0.4.1 • Published 10 years ago

unicoderegexp v0.4.1

Weekly downloads
15,511
License
-
Repository
github
Last release
10 years ago

unicoderegexp

Various regular expressions for unicode character classes (letter, punctuation, number, etc.) and helper functions for composing them.

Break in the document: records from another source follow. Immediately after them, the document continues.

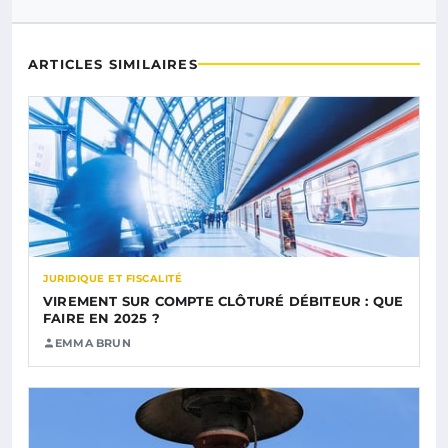
ARTICLES SIMILAIRES
JURIDIQUE ET FISCALITÉ
VIREMENT SUR COMPTE CLÔTURÉ DÉBITEUR : QUE
FAIRE EN 2025 ?
EMMA BRUN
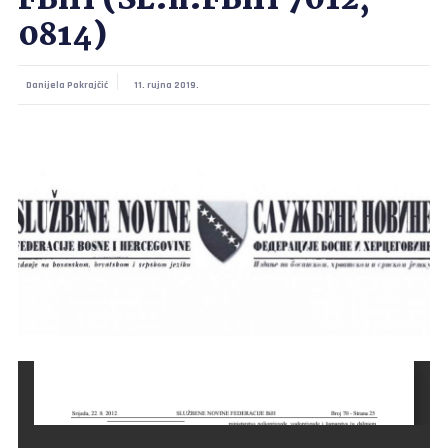
FBiH (SL.n.FBiH 7012,
0814)
Danijela Pokrajčić
11. rujna 2019.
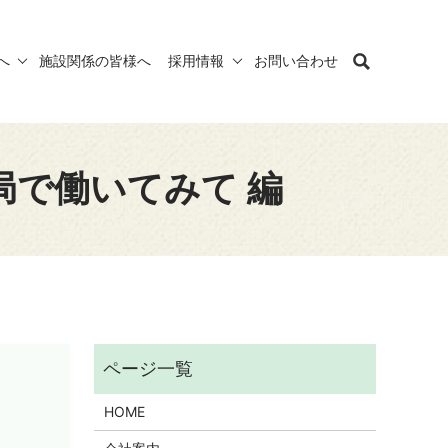
へ
施設関係の皆様へ
採用情報
お問い合わせ
局で働いてみて 編
HOME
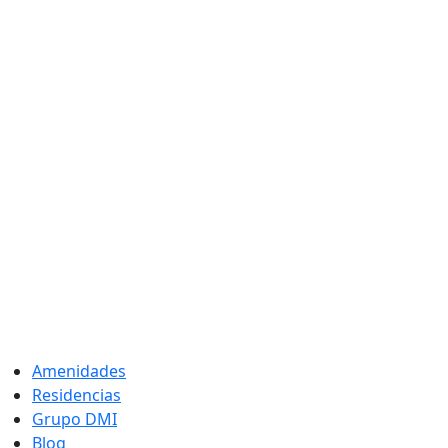
Amenidades
Residencias
Grupo DMI
Blog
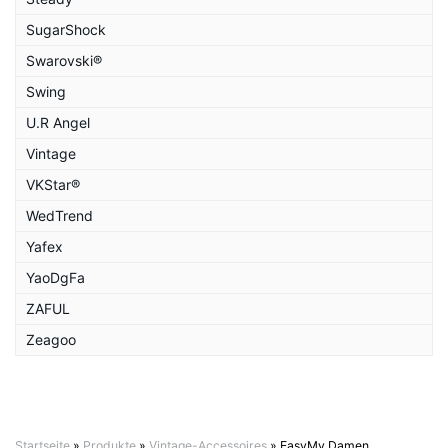
SugarShock
Swarovski®
Swing
U.R Angel
Vintage
VKStar®
WedTrend
Yafex
YaoDgFa
ZAFUL
Zeagoo
Startseite
»
Produkte
»
Vintage-Accessoires
»
EasyMy Damen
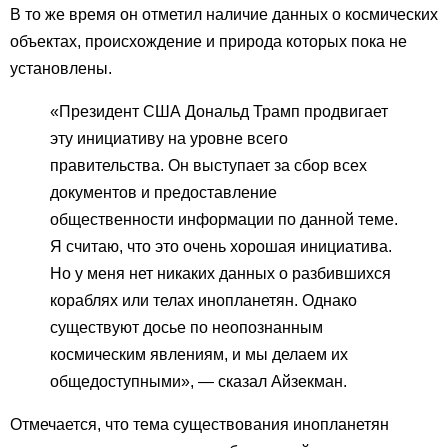
В то же время он отметил наличие данных о космических
объектах, происхождение и природа которых пока не
установлены.
«Президент США Дональд Трамп продвигает
эту инициативу на уровне всего
правительства. Он выступает за сбор всех
документов и предоставление
общественности информации по данной теме.
Я считаю, что это очень хорошая инициатива.
Но у меня нет никаких данных о разбившихся
кораблях или телах инопланетян. Однако
существуют досье по неопознанным
космическим явлениям, и мы делаем их
общедоступными», — сказал Айзекман.
Отмечается, что тема существования инопланетян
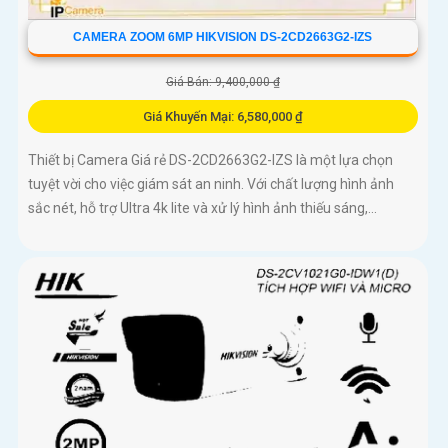
CAMERA ZOOM 6MP HIKVISION DS-2CD2663G2-IZS
Giá Bán: 9,400,000 ₫
Giá Khuyến Mại: 6,580,000 ₫
Thiết bị Camera Giá rẻ DS-2CD2663G2-IZS là một lựa chọn
tuyệt vời cho việc giám sát an ninh. Với chất lượng hình ảnh
sắc nét, hỗ trợ Ultra 4k lite và xử lý hình ảnh thiếu sáng,...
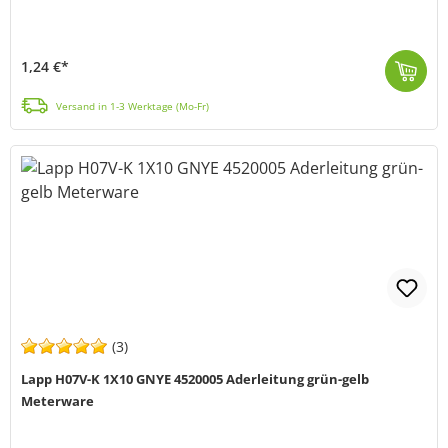
1,24 €*
Die ÖLFLEX® Classic 100-PVC-Steuerleitung von LAPP (MPN 00101244) eignet sich für zahlreiche Anwendungsbereiche, wie z.B. für Heiz- und Klimatechnik. ...
Versand in 1-3 Werktage (Mo-Fr)
(3)
Lapp H07V-K 1X10 GNYE 4520005 Aderleitung grün-gelb
Meterware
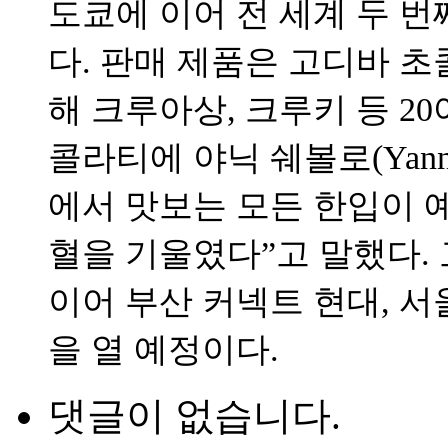
도쿄에 이어 전 세계 두 
다. 판매 제품은 고디바 
해 크루아상, 크루키 등 2
콜라티에 야닉 쉐볼로(Yanni
에서 맛보는 모든 한입이 
혈을 기울였다”고 말했다.
이어 부산 커넥트 현대, 
을 열 예정이다.
댓글이 없습니다.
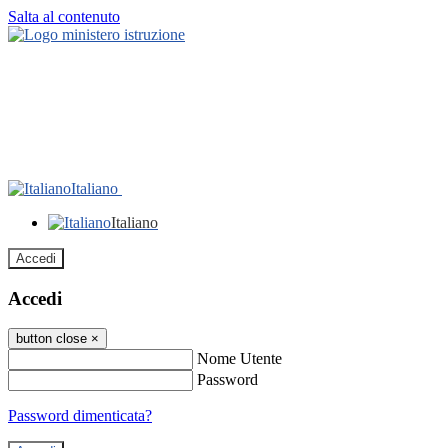
Salta al contenuto
Italiano
Italiano
Accedi
Accedi
button close
×
Nome Utente
Password
Password dimenticata?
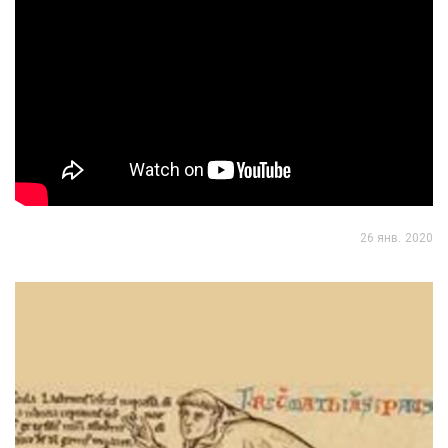
26 янв. 2020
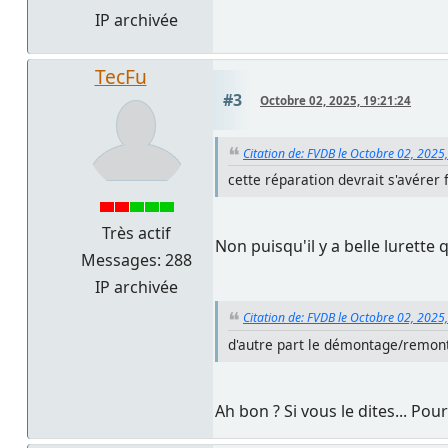
IP archivée
TecFu
#3
Octobre 02, 2025, 19:21:24
Citation de: FVDB le Octobre 02, 2025
cette réparation devrait s'avérer 
Très actif
Non puisqu'il y a belle lurette
Messages: 288
IP archivée
Citation de: FVDB le Octobre 02, 2025
d'autre part le démontage/remont
Ah bon ? Si vous le dites... Pou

Used by the purify library.

The module exports a bunch of useful RegExps each with a single character class in them:

  • letter
  • mark
  • number
  • punctuation
  • symbol
  • separator
  • other
  • visible
  • printable
unicodeRegExp.visible.test("a"); // true
unicodeRegExp.visible.test(" "); // false
unicodeRegExp.visible.test("\u00a0"); // false -- a non-breaking space is not visible

To validate an entire string you need to build a new RegExp:

var visibleStringRegExp = new RegExp('^' + unicodeRegExp.visible.source + '*$');
visibleStringRegExp.test("foobar"); // true
visibleStringRegExp.test("foo bar"); // false because of the space

unicodeRegExp.removeCharacterFromCharacterClassRegExp(/[æøå]/, 'æ'); // /[\u00f8\u00e5]/
unicodeRegExp.spliceCharacterClassRegExps(/[a-b]/, /[c-d]/); // /[a-bc-d]/

The info about which characters belong to which classes was taken from the XRegExp library and its Unicode plugin.